AMERICAN WEDDINGS BLOG
Stay up to date with the latest wedding ceremony trends, script writing inspiration, tips and advice for first-time officiants, and news that matters to couples and wedding ministers.
Stay up to date with the latest wedding ceremony trends, script writing inspiration, tips and advice for first-time officiants, and news that matters to couples and wedding ministers.
Published Saturday, May. 7th, 2022
Unless you’ve been living in an underground bunker somewhere, you’ve heard about the leaked Supreme Court draft opinion that reveals the Court is close to overturning Roe v Wade – the landmark decision that protects a woman's right to have an abortion.
What you might not know is that this decision would also provide a legal pathway to new state bans against interracial marriages and same-sex marriages.

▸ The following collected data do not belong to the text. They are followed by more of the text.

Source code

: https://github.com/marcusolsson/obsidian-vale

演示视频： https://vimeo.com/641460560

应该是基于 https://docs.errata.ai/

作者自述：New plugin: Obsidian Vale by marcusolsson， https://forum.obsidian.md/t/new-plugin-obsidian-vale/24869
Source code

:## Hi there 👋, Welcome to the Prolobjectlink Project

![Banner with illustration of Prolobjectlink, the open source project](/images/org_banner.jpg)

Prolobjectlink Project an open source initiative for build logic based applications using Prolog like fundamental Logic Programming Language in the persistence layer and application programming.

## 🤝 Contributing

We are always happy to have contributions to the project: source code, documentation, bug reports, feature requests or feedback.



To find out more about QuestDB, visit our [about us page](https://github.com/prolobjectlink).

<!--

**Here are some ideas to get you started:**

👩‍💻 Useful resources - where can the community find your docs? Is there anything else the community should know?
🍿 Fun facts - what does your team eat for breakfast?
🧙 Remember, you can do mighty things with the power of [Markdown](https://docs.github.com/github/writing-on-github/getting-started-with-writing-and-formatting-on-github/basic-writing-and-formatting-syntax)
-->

How? Well, the Supreme Court decisions that protect the rights of individuals to enter into interracial marriages and same-sex marriages – primarily Loving v Virginia and Obergefell v Hodges – rely on the same legal logic that was used to decide in favor of Roe v Wade.

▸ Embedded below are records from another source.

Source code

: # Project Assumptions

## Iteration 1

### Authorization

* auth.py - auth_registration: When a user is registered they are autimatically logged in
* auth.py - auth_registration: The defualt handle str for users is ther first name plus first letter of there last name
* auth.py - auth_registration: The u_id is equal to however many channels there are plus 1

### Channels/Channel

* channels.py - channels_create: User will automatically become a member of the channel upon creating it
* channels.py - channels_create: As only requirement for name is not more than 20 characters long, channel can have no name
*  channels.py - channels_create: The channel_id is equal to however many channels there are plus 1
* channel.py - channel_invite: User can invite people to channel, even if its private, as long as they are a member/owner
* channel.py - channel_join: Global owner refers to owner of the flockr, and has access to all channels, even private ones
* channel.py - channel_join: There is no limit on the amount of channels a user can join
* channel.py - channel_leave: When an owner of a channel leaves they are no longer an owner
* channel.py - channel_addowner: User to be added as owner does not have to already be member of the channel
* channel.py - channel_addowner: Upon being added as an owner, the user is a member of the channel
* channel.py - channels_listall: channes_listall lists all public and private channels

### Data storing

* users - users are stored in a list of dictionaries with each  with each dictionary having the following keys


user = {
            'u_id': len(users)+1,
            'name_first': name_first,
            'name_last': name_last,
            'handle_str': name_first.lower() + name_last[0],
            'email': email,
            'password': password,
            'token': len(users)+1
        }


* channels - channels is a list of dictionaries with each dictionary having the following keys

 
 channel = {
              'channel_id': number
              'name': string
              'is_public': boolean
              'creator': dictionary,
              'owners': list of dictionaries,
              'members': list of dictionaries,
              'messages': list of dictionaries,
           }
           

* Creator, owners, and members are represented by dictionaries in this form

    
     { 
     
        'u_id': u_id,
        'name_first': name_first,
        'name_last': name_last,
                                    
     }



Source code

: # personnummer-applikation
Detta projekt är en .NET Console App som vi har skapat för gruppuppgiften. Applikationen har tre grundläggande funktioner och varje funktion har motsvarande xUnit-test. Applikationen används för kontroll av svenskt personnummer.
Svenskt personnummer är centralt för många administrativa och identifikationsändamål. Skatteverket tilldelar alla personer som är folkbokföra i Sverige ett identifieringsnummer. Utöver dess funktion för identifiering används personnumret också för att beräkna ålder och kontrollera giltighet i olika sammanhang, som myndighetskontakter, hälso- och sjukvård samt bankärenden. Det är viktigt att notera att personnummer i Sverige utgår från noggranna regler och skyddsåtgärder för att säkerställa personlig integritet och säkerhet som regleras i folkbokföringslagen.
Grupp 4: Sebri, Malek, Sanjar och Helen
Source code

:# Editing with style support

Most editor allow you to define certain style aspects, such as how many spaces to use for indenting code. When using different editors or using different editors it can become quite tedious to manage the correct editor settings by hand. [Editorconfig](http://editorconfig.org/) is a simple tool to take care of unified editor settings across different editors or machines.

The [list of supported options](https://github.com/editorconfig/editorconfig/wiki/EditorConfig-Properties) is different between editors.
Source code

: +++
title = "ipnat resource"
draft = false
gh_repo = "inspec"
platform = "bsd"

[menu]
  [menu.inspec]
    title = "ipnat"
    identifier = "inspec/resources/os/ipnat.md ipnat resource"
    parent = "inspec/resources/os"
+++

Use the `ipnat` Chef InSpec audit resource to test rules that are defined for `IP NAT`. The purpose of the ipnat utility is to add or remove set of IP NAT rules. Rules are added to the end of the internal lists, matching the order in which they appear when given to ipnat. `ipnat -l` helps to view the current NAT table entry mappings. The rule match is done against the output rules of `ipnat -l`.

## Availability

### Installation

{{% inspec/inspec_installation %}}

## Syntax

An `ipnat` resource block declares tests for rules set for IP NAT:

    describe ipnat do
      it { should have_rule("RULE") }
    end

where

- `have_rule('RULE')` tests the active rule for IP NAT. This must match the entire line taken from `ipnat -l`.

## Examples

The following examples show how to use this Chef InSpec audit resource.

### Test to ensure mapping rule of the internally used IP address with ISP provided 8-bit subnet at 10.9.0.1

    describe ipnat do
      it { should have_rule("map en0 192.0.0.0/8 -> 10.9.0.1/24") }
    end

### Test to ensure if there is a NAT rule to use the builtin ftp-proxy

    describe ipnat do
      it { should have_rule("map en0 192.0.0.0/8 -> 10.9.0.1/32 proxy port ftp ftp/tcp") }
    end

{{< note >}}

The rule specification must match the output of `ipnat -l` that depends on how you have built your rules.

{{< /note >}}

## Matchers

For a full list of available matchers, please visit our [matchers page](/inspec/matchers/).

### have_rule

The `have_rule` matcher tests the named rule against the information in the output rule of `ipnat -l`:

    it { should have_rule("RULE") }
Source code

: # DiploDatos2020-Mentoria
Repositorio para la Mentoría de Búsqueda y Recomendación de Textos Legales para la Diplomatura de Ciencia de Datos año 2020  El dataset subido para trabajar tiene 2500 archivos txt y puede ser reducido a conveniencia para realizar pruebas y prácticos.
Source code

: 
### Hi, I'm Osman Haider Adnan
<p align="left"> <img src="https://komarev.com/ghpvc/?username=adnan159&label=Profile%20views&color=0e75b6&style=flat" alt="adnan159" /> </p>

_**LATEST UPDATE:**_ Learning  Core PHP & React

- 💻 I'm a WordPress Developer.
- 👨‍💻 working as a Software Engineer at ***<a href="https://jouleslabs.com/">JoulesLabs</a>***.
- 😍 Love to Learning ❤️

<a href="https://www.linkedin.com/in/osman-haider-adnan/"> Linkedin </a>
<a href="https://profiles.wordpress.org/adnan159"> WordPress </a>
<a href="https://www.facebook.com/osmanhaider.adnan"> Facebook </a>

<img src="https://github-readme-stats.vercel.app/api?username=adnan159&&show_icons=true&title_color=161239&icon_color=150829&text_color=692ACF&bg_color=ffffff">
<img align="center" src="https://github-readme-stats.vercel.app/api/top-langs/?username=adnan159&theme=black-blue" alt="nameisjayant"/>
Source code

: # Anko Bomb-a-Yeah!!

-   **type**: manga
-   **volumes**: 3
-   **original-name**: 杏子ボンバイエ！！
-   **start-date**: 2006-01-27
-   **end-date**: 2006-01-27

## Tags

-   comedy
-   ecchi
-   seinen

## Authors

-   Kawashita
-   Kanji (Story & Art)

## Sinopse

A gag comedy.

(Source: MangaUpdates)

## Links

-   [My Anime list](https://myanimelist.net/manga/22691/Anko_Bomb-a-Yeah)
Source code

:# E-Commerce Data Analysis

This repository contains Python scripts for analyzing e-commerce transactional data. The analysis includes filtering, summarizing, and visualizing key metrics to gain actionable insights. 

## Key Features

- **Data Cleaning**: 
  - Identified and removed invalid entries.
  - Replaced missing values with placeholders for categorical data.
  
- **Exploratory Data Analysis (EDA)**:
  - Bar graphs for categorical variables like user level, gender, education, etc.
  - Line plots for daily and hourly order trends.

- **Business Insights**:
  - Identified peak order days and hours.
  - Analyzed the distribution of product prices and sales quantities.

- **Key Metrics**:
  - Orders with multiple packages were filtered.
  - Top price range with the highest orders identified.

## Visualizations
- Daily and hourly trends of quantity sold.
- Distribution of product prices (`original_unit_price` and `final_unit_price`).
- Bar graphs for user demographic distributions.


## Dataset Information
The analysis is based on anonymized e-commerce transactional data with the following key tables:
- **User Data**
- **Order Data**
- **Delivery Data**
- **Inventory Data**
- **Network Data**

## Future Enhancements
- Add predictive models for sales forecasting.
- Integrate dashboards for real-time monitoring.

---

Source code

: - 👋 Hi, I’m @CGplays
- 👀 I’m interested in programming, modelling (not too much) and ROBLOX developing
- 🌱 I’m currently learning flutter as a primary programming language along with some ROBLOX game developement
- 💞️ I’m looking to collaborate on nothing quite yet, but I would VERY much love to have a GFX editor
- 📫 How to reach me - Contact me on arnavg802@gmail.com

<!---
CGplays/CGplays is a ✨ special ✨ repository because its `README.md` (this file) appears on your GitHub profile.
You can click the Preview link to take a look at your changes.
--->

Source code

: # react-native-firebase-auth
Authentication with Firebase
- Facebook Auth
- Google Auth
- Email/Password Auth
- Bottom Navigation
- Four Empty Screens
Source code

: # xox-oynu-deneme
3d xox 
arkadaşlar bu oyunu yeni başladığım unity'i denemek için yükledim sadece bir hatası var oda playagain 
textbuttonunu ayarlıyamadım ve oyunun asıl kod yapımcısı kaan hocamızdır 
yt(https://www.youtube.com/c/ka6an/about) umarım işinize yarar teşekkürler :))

Specifically, that certain rights not explicitly mentioned in the Constitution are nevertheless protected by the Due Process Clause of the 14th Amendment.

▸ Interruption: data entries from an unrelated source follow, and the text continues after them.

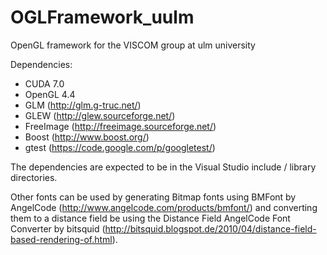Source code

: # OGLFramework_uulm
OpenGL framework for the VISCOM group at ulm university

Dependencies:
- CUDA 7.0
- OpenGL 4.4
- GLM (http://glm.g-truc.net/)
- GLEW (http://glew.sourceforge.net/)
- FreeImage (http://freeimage.sourceforge.net/)
- Boost (http://www.boost.org/)
- gtest (https://code.google.com/p/googletest/)

The dependencies are expected to be in the Visual Studio include / library directories.

Other fonts can be used by generating Bitmap fonts using BMFont by AngelCode (http://www.angelcode.com/products/bmfont/) and converting them to a distance field be using the Distance Field AngelCode Font Converter by bitsquid (http://bitsquid.blogspot.de/2010/04/distance-field-based-rendering-of.html).
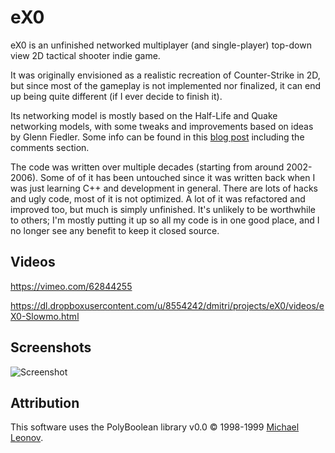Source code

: eX0
===

eX0 is an unfinished networked multiplayer (and single-player) top-down view 2D tactical shooter indie game.

It was originally envisioned as a realistic recreation of Counter-Strike in 2D, but since most of the gameplay is not implemented nor finalized, it can end up being quite different (if I ever decide to finish it).

Its networking model is mostly based on the Half-Life and Quake networking models, with some tweaks and improvements based on ideas by Glenn Fiedler. Some info can be found in this [blog post](http://shurcool.wordpress.com/2011/07/25/how-to-make-your-networked-game-smooth-as-butter/) including the comments section.

The code was written over multiple decades (starting from around 2002-2006). Some of of it has been untouched since it was written back when I was just learning C++ and development in general. There are lots of hacks and ugly code, most of it is not optimized. A lot of it was refactored and improved too, but much is simply unfinished. It's unlikely to be worthwhile to others; I'm mostly putting it up so all my code is in one good place, and I no longer see any benefit to keep it closed source.

Videos
------

<https://vimeo.com/62844255>

<https://dl.dropboxusercontent.com/u/8554242/dmitri/projects/eX0/videos/eX0-Slowmo.html>

Screenshots
-----------

![Screenshot](https://dl.dropboxusercontent.com/u/8554242/dmitri/projects/eX0/Screenshot.png)

Attribution
-----------

This software uses the PolyBoolean library v0.0 © 1998-1999 [Michael Leonov](http://www.complex-a5.ru/polyboolean/contacts.html#leonov).
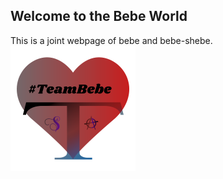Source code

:## Welcome to the Bebe World

This is a joint webpage of bebe and bebe-shebe.  
 ![Image](logo.png)
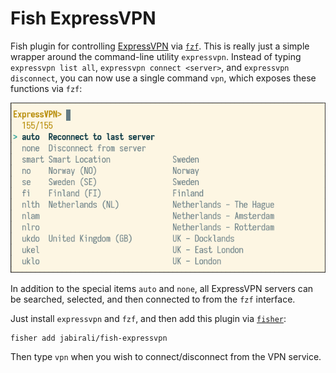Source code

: # Fish ExpressVPN

Fish plugin for controlling [ExpressVPN][1] via [`fzf`][2]. This is really just
a simple wrapper around the command-line utility `expressvpn`. Instead of typing 
`expressvpn list all`, `expressvpn connect <server>`, and `expressvpn disconnect`,
you can now use a single command `vpn`, which exposes these functions via `fzf`:

![screenshot](screenshot.png)

In addition to the special items `auto` and `none`, all ExpressVPN servers 
can be searched, selected, and then connected to from the `fzf` interface.

Just install `expressvpn` and `fzf`, and then add this plugin via [`fisher`][3]:

    fisher add jabirali/fish-expressvpn

Then type `vpn` when you wish to connect/disconnect from the VPN service.

[1]: https://www.expressvpn.com/
[2]: https://github.com/junegunn/fzf
[3]: https://github.com/jorgebucaran/fisher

If the Court now determines the reasoning used in Roe v Wade is no longer sound, all cases that similarly rely on the 14th Amendment at the federal level are at risk. These cases will likely be challenged at the state and federal level in the coming months and years.
A quick look at the leaked draft opinion, written by Justice Alito, makes this clear:
“We hold that Roe and Casey must be overruled. The Constitution makes no reference to abortion, and no such right is implicitly protected by any constitutional provision, including the one on which the defenders of Roe and Casey now chiefly rely – the Due Process Clause of the Fourteenth Amendment. That provision has been held to guarantee some rights that are not mentioned in the Constitution, but any such right must be “deeply rooted in this Nation’s history and tradition,” and “implicit in the concept of ordered liberty…
…It’s time to heed the Constitution and return the issue of abortion to the people’s elected representatives.”
There are already rumblings of what awaits us in this potential future, in which individual states have the power to ban any human right not explicitly mentioned in Constitution:
Just last month, Indiana’s Republican Senator Mike Braun told a room full of reporters that individual states should be able to decide for themselves whether or not to ban interracial marriage. He stated that the Supreme Court overstepped its role when deciding Loving v Virginia.
And in Tennessee, lawmakers introduced legislation that would sidestep Obergefell v Hodges by creating an alternate form of legal marriage only available to heterosexual couples. They stated that the definition of marriage should be left up to the state.
What can you do to protect the rights of people in your community?
Writing legislators, protesting, and sharing information are all necessary actions of change, but we believe that your role as an AMM Minister places you in a unique position to do more.
We believe that our ministers have the power to be an overwhelming source of love and acceptance in their communities, and to lead by consistent and conscientious example.
Our commitment to equality insists that we see ourselves in every person we meet, whether it be the pregnant woman facing a life-altering decision, or the gay man seeking to marry his partner in the face of discrimination, and in every other living being that shares the miraculous light of consciousness through which this world experiences itself.
By being proudly inclusive, by offering ministry and marriage services to couples and their families without judgment, by meeting people on their own terms, and by lovingly serving those who might otherwise be discriminated against because of their race, gender, or sexual orientation, our ministers are a daily force for good in the world.
In this way, we aren’t urging you to do anything per se, but rather, we ask you to take a moment for quiet reflection where you listen to that part of you that transcends your body, your thinking mind, and your ego. Hear that voice, and listen to its quiet, yet powerful directive. That’s your mandate, that’s your guide, and that’s the path along which you will find love and freedom.
And we believe that this type of loving presence and intentional action is more valuable, and more necessary, than ever.